I
DISCOURS D'OUVERTURE
SÉANCE PUBLIQUE DU 17 JUIN 1878
Messieurs,
Ce qui fait la grandeur de la mémorable année où nous sommes, c'est que, souverainement, par-dessus les rumeurs et les clameurs, imposant une interruption majestueuse aux hostilités étonnées, elle donne la parole à la civilisation. On peut dire d'elle: c'est une année obéie. Ce qu'elle a voulu faire, elle le fait. Elle remplace l'ancien ordre du jour, la guerre, par un ordre du jour nouveau, le progrès. Elle a raison des résistances. Les menaces grondent, mais l'union des peuples sourit. L'oeuvre de l'année 1878 sera indestructible et complète. Rien de provisoire. On sent dans tout ce qui se fait je ne sais quoi de définitif.
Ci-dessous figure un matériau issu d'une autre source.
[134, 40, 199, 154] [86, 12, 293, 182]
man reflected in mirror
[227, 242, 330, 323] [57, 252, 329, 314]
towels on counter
Cette glorieuse année proclame, par l'exposition de Paris, l'alliance des industries; par le centenaire de Voltaire, l'alliance des philosophies; par le congrès ici rassemblé, l'alliance des littératures (Applaudissements); vaste fédération du travail sous toutes les formes; auguste édifice de la fraternité humaine, qui a pour base les paysans et les ouvriers et pour couronnement les esprits. (Bravos.)
L'industrie cherche l'utile, la philosophie cherche le vrai, la littérature cherche le beau. L'utile, le vrai, le beau, voilà le triple but de tout l'effort humain; et le triomphe de ce sublime effort, c'est, messieurs, la civilisation entre les peuples et la paix entre les hommes.
C'est pour constater ce triomphe que, de tous les points du monde civilisé, vous êtes accourus ici. Vous êtes les intelligences considérables que les nations aiment et vénèrent, vous êtes les talents célèbres, les généreuses voix écoutées, les âmes en travail de progrès. Vous êtes les combattants pacificateurs. Vous apportez ici le rayonnement des renommées. Vous êtes les ambassadeurs de l'esprit humain dans ce grand Paris. Soyez les bienvenus. Ecrivains, orateurs, poëtes, philosophes, penseurs, lutteurs, la France vous salue. (Applaudissements prolongés.)
Vous et nous, nous sommes les concitoyens de la cité universelle.
Tous, la main dans la main, affirmons notre unité et notre alliance.
Entrons, tous ensemble, dans la grande patrie sereine, dans l'absolu,
qui est la justice, dans l'idéal, qui est la vérité.
Ce n'est pas pour un intérêt personnel ou restreint que vous êtes réunis ici; c'est pour l'intérêt universel. Qu'est-ce que la littérature? C'est la mise en marche de l'esprit humain. Qu'est-ce que la civilisation? C'est la perpétuelle découverte que fait à chaque pas l'esprit humain en marche; de là le mot Progrès. On peut dire que littérature et civilisation sont identiques.
Les peuples se mesurent à leur littérature. Une armée de deux millions d'hommes passe, une Iliade reste; Xercès a l'armée, l'épopée lui manque, Xercès s'évanouit. La Grèce est petite par le territoire et grande par Eschyle. (Mouvement.) Rome n'est qu'une ville; mais par Tacite, Lucrèce, Virgile, Horace et Juvénal, cette ville emplit le monde. Si vous évoquez l'Espagne, Cervantes surgit; si vous parlez de l'Italie, Dante se dresse; si vous nommez l'Angleterre, Shakespeare apparaît. A de certains moments, la France se résume dans un génie, et le resplendissement de Paris se confond avec la clarté de Voltaire. (Bravos répétés.)